1970年代に官能小説で一世を風靡した作家・宇能鴻一郎さんさんは取材嫌いで知られ、実像は謎に包まれてきた。2006年の小説連載終了後、長く沈黙を保っていたが、21年に復刊された純文学短篇集が話題を呼び再ブームに。宇能作品をこよなく愛する近藤サトさんが宇能さんの邸宅を訪ねると…。今年から月刊化し大好評発売中の『婦人公論』4月号より特別に記事を公開します(構成=山田真理 撮影=宮崎貢司)
女の血、男の血
近藤 いま私、本当に感無量で、何からお話ししていいかわからなくなっております(笑)。まず驚嘆したのが、こちらのご自宅です。横浜の小高い丘の上に建つ堂々たる洋館で、なんと社交ダンスを楽しめる広大なボールルームまで備わっていて。
宇能 僕は昔から建築が大好きで、この家も自分で設計して思うままにつくったんですよ。

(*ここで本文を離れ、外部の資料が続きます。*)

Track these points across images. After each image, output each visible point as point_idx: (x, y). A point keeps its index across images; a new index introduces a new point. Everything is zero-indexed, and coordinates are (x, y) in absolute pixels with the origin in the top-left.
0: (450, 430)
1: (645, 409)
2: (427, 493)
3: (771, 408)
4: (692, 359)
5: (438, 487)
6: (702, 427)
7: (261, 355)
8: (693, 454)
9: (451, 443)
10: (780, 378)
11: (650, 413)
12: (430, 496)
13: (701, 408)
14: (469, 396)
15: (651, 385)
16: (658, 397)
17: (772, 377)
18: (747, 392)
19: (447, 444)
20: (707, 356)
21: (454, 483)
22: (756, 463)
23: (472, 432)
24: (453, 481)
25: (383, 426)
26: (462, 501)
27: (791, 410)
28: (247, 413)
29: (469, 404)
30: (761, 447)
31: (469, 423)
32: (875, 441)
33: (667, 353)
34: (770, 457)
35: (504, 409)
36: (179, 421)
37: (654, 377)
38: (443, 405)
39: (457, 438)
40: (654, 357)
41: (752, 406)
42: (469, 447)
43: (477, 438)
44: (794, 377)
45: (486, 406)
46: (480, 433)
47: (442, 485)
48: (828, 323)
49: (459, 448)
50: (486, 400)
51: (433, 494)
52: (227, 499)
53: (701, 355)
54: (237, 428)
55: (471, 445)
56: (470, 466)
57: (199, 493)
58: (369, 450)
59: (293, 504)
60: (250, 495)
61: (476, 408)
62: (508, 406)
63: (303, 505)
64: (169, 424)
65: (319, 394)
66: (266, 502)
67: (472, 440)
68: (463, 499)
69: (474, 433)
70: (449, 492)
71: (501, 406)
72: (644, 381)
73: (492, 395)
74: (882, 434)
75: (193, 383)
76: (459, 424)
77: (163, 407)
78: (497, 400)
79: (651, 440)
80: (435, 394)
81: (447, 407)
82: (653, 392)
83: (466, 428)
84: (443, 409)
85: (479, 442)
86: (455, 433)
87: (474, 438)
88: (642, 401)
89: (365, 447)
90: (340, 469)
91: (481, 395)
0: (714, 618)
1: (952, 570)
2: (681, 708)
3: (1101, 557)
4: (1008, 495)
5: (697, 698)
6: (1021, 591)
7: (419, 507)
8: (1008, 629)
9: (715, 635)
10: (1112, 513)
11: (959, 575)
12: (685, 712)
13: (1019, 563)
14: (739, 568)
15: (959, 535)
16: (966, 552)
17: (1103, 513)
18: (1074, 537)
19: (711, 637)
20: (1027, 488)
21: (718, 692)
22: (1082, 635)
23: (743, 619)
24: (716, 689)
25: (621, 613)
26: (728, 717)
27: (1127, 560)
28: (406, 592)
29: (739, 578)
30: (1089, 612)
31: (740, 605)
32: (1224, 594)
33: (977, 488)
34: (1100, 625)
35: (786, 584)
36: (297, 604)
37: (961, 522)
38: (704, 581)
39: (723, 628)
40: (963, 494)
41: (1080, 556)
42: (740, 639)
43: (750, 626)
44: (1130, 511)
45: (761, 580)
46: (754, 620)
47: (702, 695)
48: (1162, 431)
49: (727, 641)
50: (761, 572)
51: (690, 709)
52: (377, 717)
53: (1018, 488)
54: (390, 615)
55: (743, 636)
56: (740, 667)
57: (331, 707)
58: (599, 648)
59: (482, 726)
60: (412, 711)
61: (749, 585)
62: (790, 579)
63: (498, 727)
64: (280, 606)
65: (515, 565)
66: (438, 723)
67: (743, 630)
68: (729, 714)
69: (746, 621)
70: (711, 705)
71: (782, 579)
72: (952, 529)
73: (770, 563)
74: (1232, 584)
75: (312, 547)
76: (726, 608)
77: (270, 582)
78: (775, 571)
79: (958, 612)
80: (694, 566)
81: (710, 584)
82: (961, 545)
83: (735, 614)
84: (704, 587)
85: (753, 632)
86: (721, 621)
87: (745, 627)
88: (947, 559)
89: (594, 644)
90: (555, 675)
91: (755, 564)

近藤 私にとって宇能先生は、15歳のころから憧れの方なのです。岐阜県の山奥で育った私は、手当たりしだいに本を読んでいました。何を読んでもどこか満たされない、悶々とした日々のなかでたまたま書店で手に取ったのが、先生の「鯨神(くじらがみ)」でした。
宇能 ほう、そうですか。
近藤 銛師(もりし)の青年と巨鯨の戦いがテーマの小説ですが、私は主人公の妻になる女性が墓石の上で出産する場面の鮮烈さに魅了されてしまって。まだエロスの「エ」の字も知らない子どもでしたが、陽光に照らされた石の上に鮮血がつーっと流れるシーンは強烈に印象に残っています。
宇能 男の血は決闘の血。エロスとタナトス(死)の物語です。